Eileen Abbott at The Hill:
Some 87 percent of autistic adults live with their parents, according to the Autism Housing Network, and almost 1,000,000 of those live with family caretakers that are older than the age of 60. But what happens when the parents die?
Integrated communities are now emerging nationally as a possible solution where both neurotypical and developmentally disabled residents share living space in an opportunity to thrive together.
A housing model that best illustrates this is the Faison Residence in Virginia’s capital city. Located off West Broad Street in Richmond, the apartment complex dedicates one-third of its 45 units for adults with autism and other developmental differences.
“The Faison Residence is designed to develop and foster natural relationships between individuals in our program and members of their community,” says Director of Adult & Residential Services Matthew Osborne, in an interview with Changing America. “Our program apartments are scattered throughout the building, so their neighbors truly are their community.”

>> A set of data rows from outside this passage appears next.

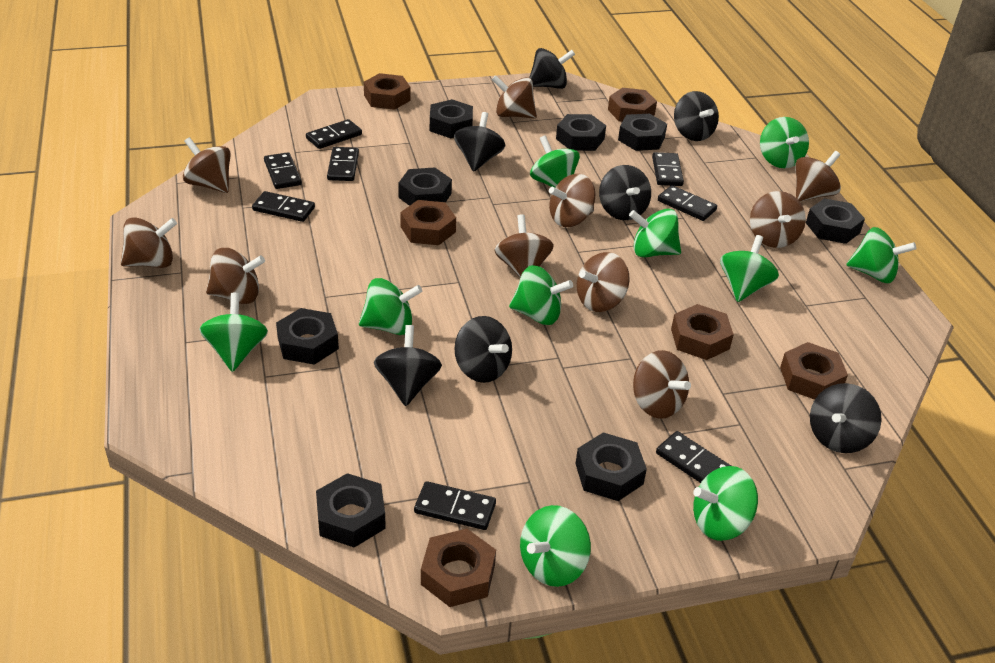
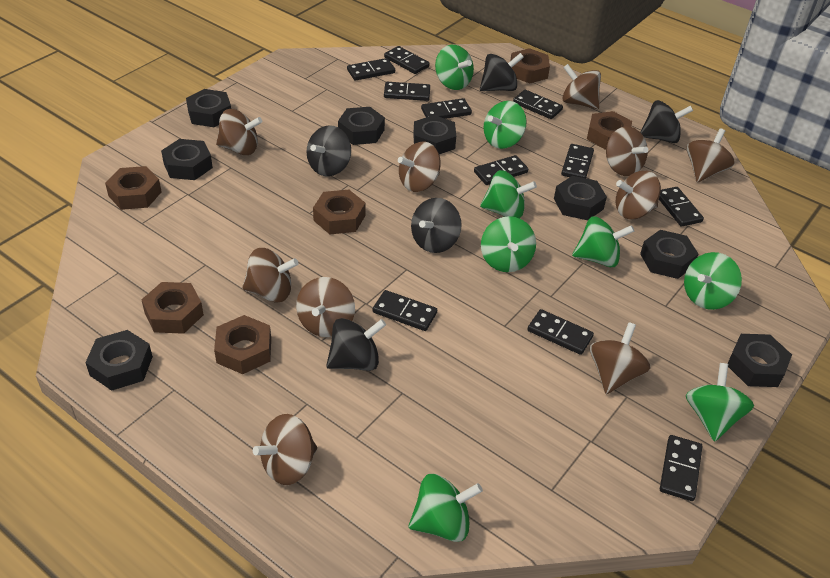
black domino: [252,191,315,222] [264,152,302,189] [306,119,362,149] [327,147,359,181] [414,481,496,530] [652,152,684,186] [656,431,731,483] [658,185,717,221] = 8 -> [347,58,395,81] [373,290,437,331] [384,46,430,74] [384,82,430,101] [421,98,472,119] [474,155,528,185] [513,90,563,119] [527,309,594,355] [561,144,594,178] [659,187,704,227] [660,435,702,501] = 11
black spinning top: [374,325,442,406] [454,112,505,172] [454,316,512,383] [529,48,575,89] [599,165,651,220] [674,91,719,141] [810,383,882,453] = 7 -> [306,125,351,177] [326,318,386,371] [411,198,462,253] [480,53,524,91] [640,100,693,143] = 5
green spinning top: [199,293,268,372] [359,278,422,335] [509,265,573,325] [520,505,591,587] [530,135,580,187] [629,209,681,257] [693,466,758,541] [720,235,779,302] [760,117,809,168] [846,227,916,283] = 10 -> [408,474,483,542] [435,45,474,90] [480,170,537,219] [481,216,536,272] [484,101,527,149] [572,216,634,267] [684,252,742,310] [686,363,754,442] = 8

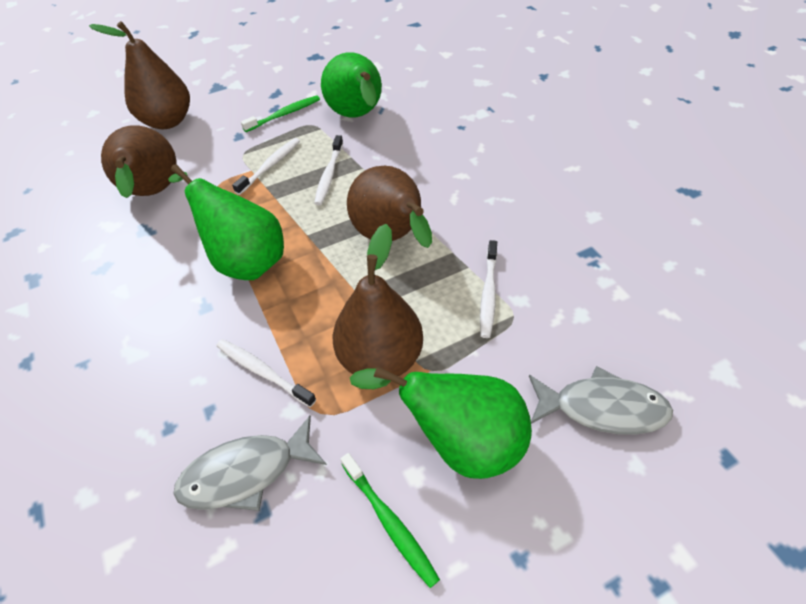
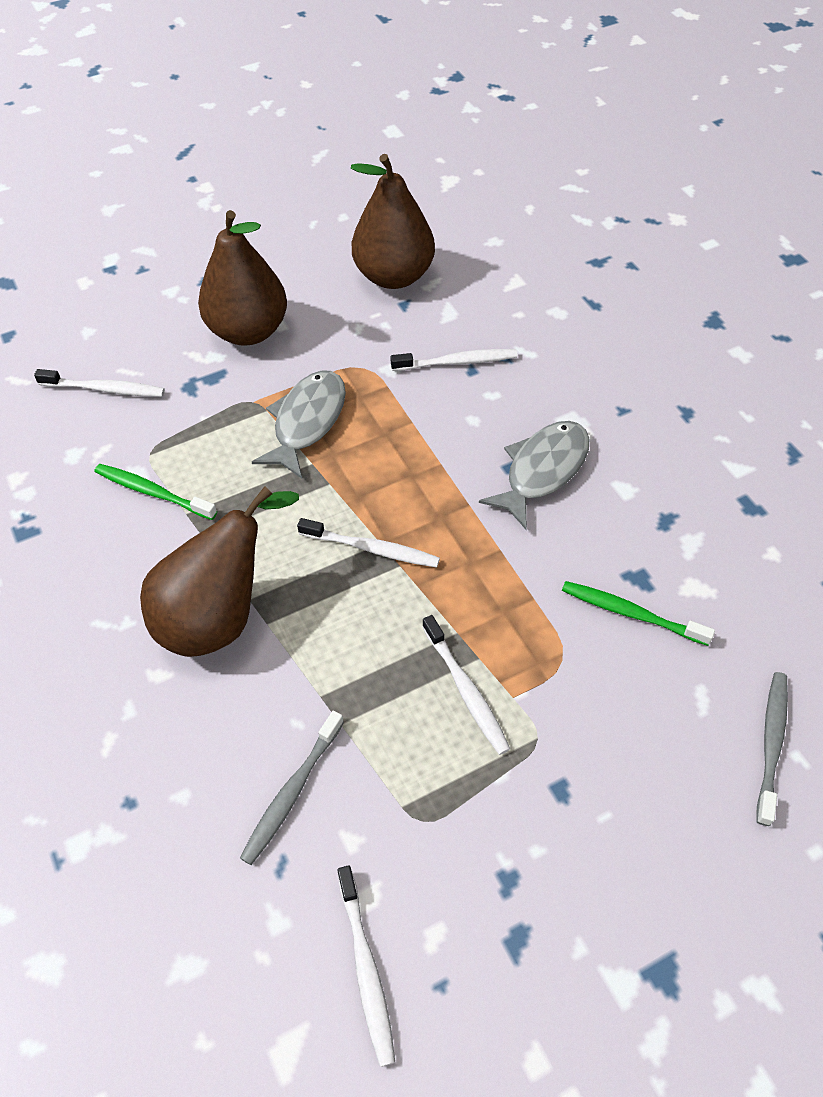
brown pear: [89,21,190,129] [101,125,177,198] [332,224,423,376] [347,166,432,248] = 4 -> [140,486,299,657] [198,210,287,346] [351,154,435,289] = 3
green pear: [168,164,284,280] [321,52,382,118] [350,366,532,479] = 3 -> none = 0
grey toothbrush: none = 0 -> [240,711,344,865] [756,672,788,826] = 2
white toothbrush: [217,339,316,407] [232,138,300,195] [314,135,343,206] [480,240,497,338] = 4 -> [34,369,165,397] [297,518,440,568] [337,865,395,1067] [390,349,517,371] [422,615,510,755] = 5

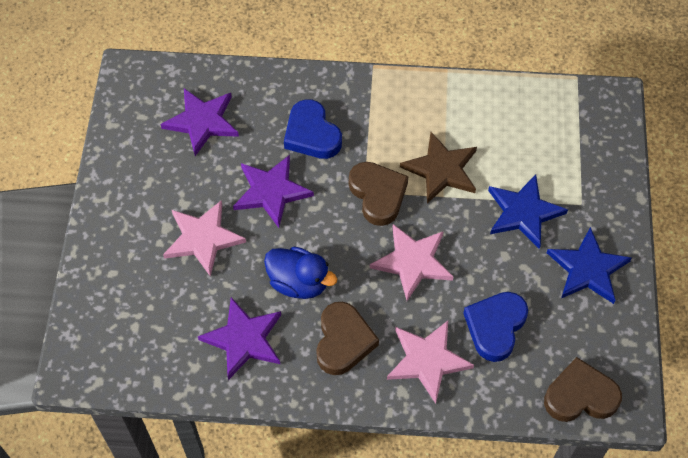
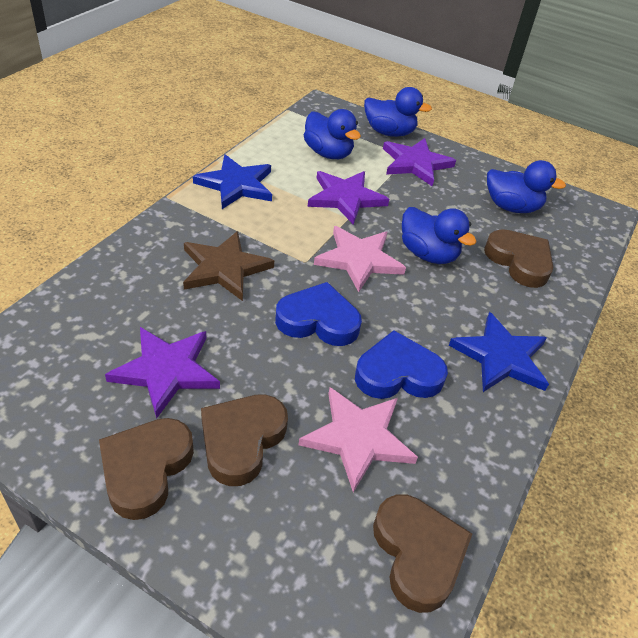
blue duck: [264,246,337,299] = 1 -> [304,109,361,159] [364,87,432,137] [402,207,477,264] [487,160,566,213] = 4
brown heart: [316,302,379,375] [349,162,408,226] [544,357,622,422] = 3 -> [99,418,194,520] [201,394,288,486] [373,494,472,613] [484,229,553,288] = 4
pink star: [163,200,246,277] [370,224,453,301] [387,321,474,404] = 3 -> [298,387,418,492] [314,226,406,292] = 2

Adults with autism tend to fall through the cracks, according to the Autism Housing Network. Less than 3 percent of autism research funding is for adult issues — even though autistic children grow up to be autistic adults. More than 75 percent of autistic adults report their top concern in securing housing is not being able to afford it. According to the National Conference of State Legislatures, unemployment rates for people with disabilities are higher across all education levels compared to those without a disability.